Work item -> Please repeat, precisely as written, only the lines from the one containing "RO-6, owner: Diana Owens -> Susan Dixon" through the last line of the records below, pictures omitted.

Recorded data ->

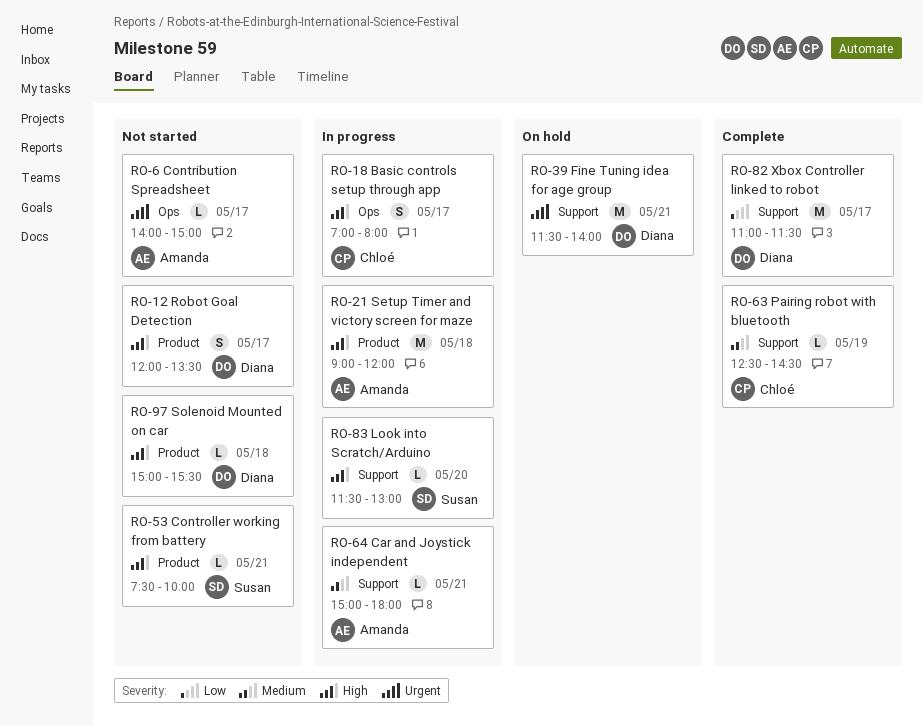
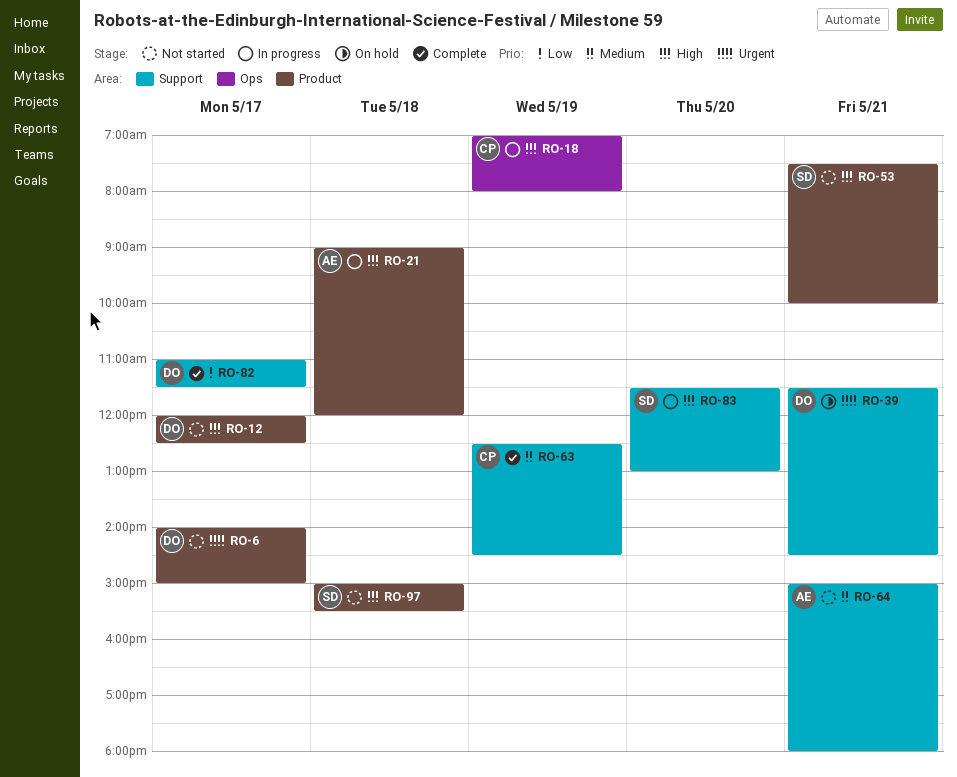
RO-6, owner: Amanda -> Diana
RO-6, label: Ops -> Product
RO-12, ends: 13:30 -> 12:30
RO-18, day: May 17 -> May 19
RO-39, ends: 14:00 -> 14:30
RO-64, status: In progress -> Not started
RO-97, owner: Diana -> Susan

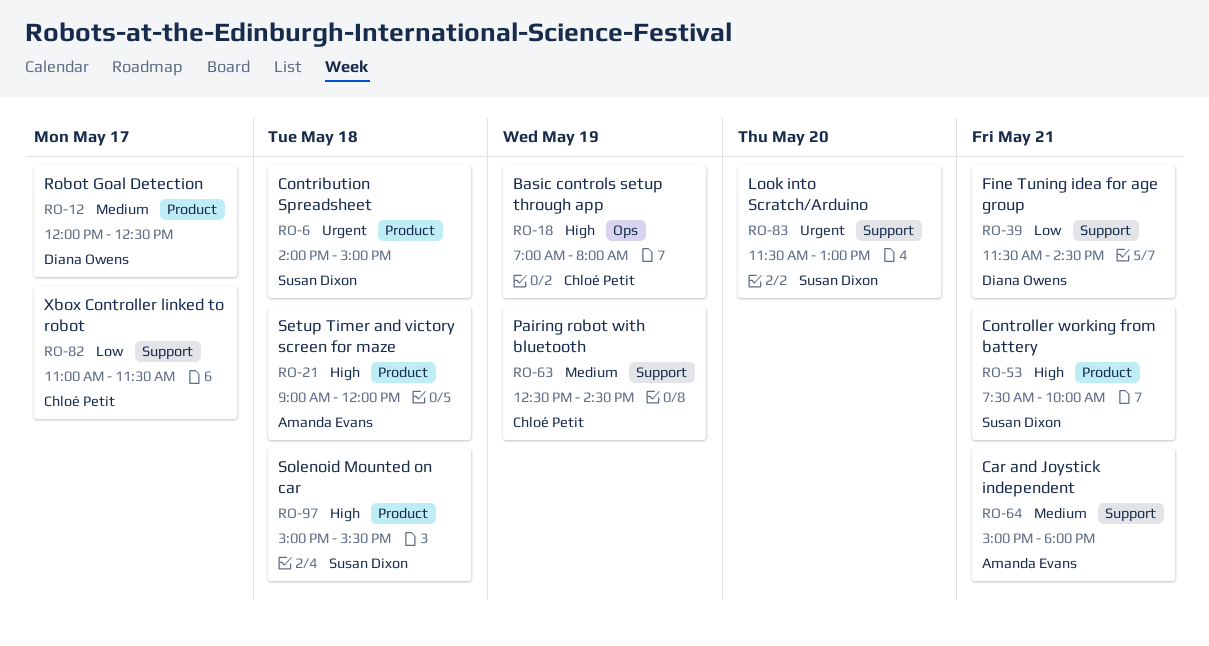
RO-6, owner: Diana Owens -> Susan Dixon
RO-6, day: May 17 -> May 18
RO-12, priority: High -> Medium
RO-39, priority: Urgent -> Low
RO-82, owner: Diana Owens -> Chloé Petit
RO-83, priority: High -> Urgent

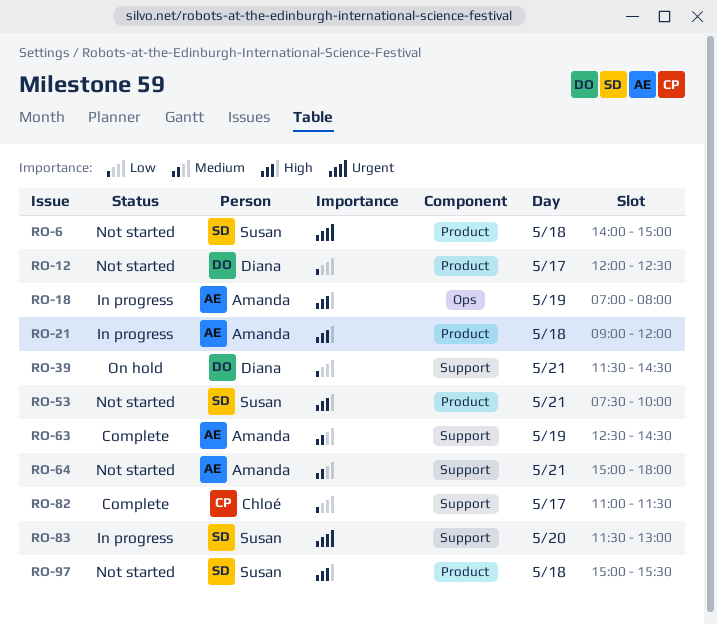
RO-12, priority: Medium -> Low
RO-18, owner: Chloé Petit -> Amanda Evans
RO-63, owner: Chloé Petit -> Amanda Evans

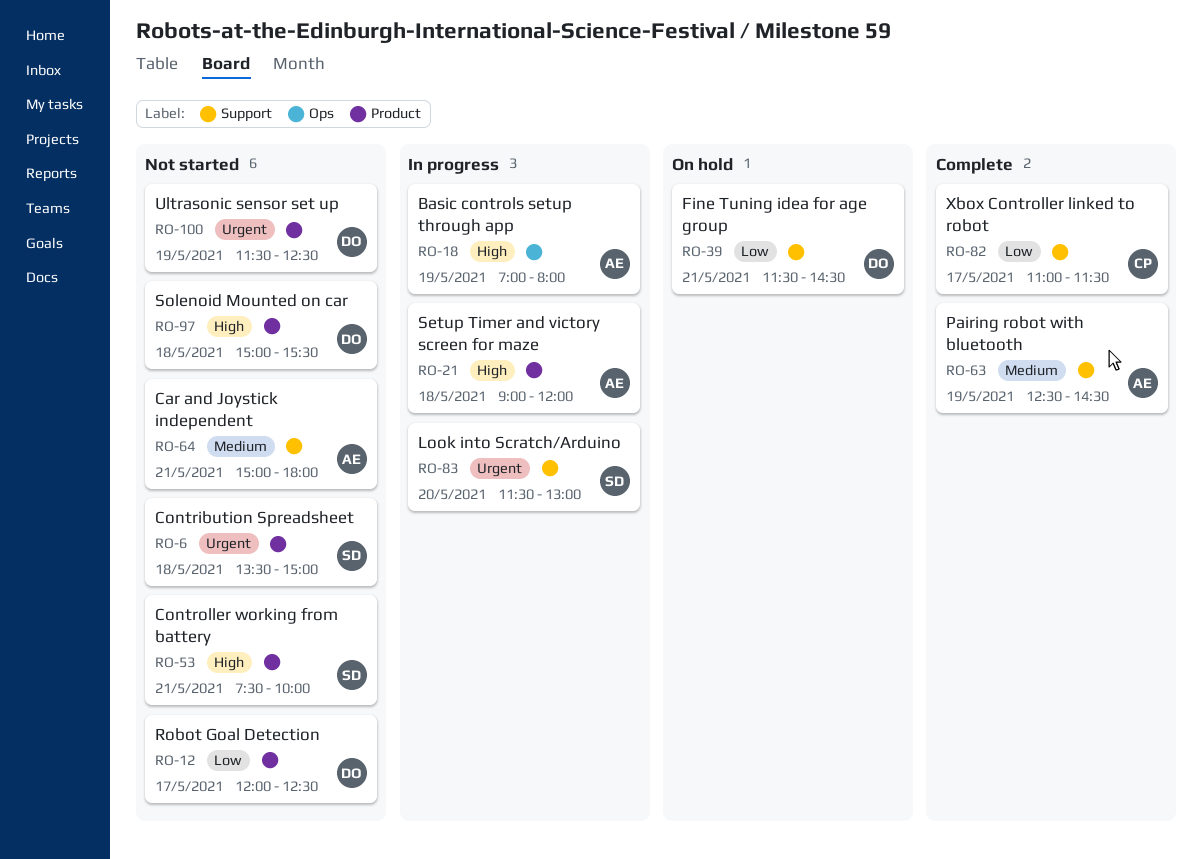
RO-6, begins: 14:00 -> 13:30
RO-97, owner: Susan -> Diana
RO-100: none -> present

Result of this task ->
RO-6, owner: Diana Owens -> Susan Dixon
RO-6, day: May 17 -> May 18
RO-12, priority: High -> Medium
RO-39, priority: Urgent -> Low
RO-82, owner: Diana Owens -> Chloé Petit
RO-83, priority: High -> Urgent

RO-12, priority: Medium -> Low
RO-18, owner: Chloé Petit -> Amanda Evans
RO-63, owner: Chloé Petit -> Amanda Evans

RO-6, begins: 14:00 -> 13:30
RO-97, owner: Susan -> Diana
RO-100: none -> present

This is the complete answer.